Epic Records has engineered the chart feat with Epic AF, a compilation album that has never been released yet features a bunch of tracks that have been hugely popular as songs in their own right.

Since late 2014 when streaming services began their domination of the music industry, the Billboard 200 album chart has counted 1,500 streams or ten paid downloads of a song as equivalent to one album sale. The catch? This is only the case if the song in question is attached to an album. If it’s not, those streams and downloads count for nothing.

Epic Records figured that there must be a way around this fiddly little issue as many of their artists’ viral tunes were being wasted simply because they were not yet on an album. Their solution was to collate those songs into their own compilation record so they could count towards the chart, which still stands as a key marketing tool for labels.



Tracks featured on Epic AF include “For Free” by DJ Khaled ft Drake, “Pick Up the Phone” by Travis Scott and Young Thug, a remix of “Down in the DM” by Yo Gotti ft Nicki Minaj and a bunch of other artists that the label wants to promote. Once the artists’ albums come out, streams for the singles start counting towards those instead.

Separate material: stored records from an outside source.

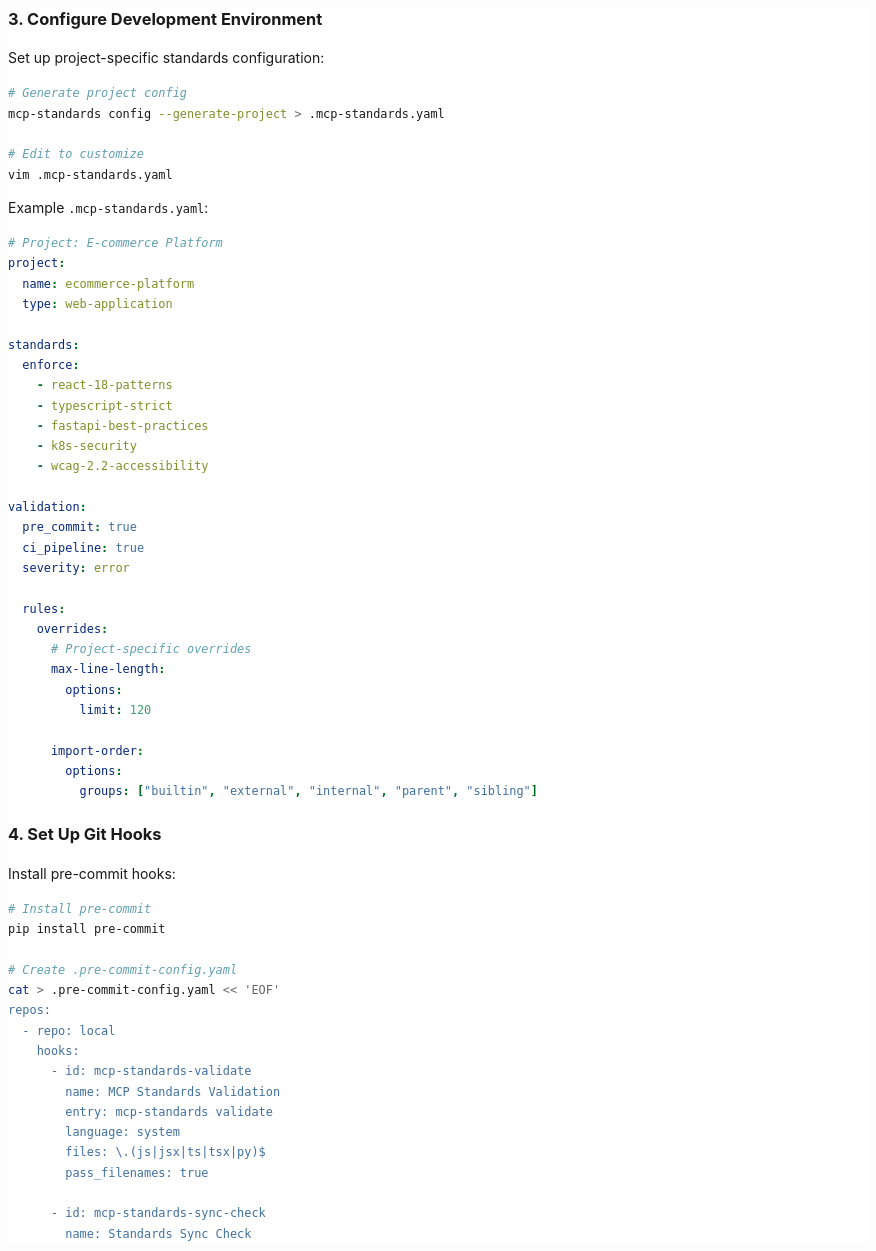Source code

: ### 3. Configure Development Environment

Set up project-specific standards configuration:

```bash
# Generate project config
mcp-standards config --generate-project > .mcp-standards.yaml

# Edit to customize
vim .mcp-standards.yaml
```

Example `.mcp-standards.yaml`:
```yaml
# Project: E-commerce Platform
project:
  name: ecommerce-platform
  type: web-application
  
standards:
  enforce:
    - react-18-patterns
    - typescript-strict
    - fastapi-best-practices
    - k8s-security
    - wcag-2.2-accessibility
    
validation:
  pre_commit: true
  ci_pipeline: true
  severity: error
  
  rules:
    overrides:
      # Project-specific overrides
      max-line-length:
        options:
          limit: 120
      
      import-order:
        options:
          groups: ["builtin", "external", "internal", "parent", "sibling"]
```

### 4. Set Up Git Hooks

Install pre-commit hooks:

```bash
# Install pre-commit
pip install pre-commit

# Create .pre-commit-config.yaml
cat > .pre-commit-config.yaml << 'EOF'
repos:
  - repo: local
    hooks:
      - id: mcp-standards-validate
        name: MCP Standards Validation
        entry: mcp-standards validate
        language: system
        files: \.(js|jsx|ts|tsx|py)$
        pass_filenames: true
        
      - id: mcp-standards-sync-check
        name: Standards Sync Check
```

For example, “For Free” features on DJ Khaled’s number one album Major Key, which came out last week, pushing Epic AF from number five down to 32.

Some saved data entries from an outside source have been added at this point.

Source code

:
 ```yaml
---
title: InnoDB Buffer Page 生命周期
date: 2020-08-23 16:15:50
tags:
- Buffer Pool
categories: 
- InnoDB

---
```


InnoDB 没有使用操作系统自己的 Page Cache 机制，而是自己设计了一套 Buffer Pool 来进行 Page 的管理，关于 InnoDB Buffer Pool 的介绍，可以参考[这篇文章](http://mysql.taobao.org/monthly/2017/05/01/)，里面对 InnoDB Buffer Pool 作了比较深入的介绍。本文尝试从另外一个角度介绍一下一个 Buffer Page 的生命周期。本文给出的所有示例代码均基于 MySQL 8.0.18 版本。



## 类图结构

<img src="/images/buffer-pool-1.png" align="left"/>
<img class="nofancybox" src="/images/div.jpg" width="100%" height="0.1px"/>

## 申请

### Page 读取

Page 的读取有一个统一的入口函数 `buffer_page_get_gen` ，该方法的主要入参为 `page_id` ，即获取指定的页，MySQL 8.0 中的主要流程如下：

Dave Bakula, a senior analyst for Nielsen Music, which runs the Billboard 200, told the New York Times that Epic Records was “trying to manipulate the charts” by finding a loophole in its rules yet praised them for “being creative and having enough of a stable of big-name artists and big songs” to make an unconventional impact. “It feels a little bit like a ‘Now That’s What I Call Music!’ record for streaming services,” he said.

Sony, which owns Epic Records, is reportedly planning another compilation album featuring more pop acts.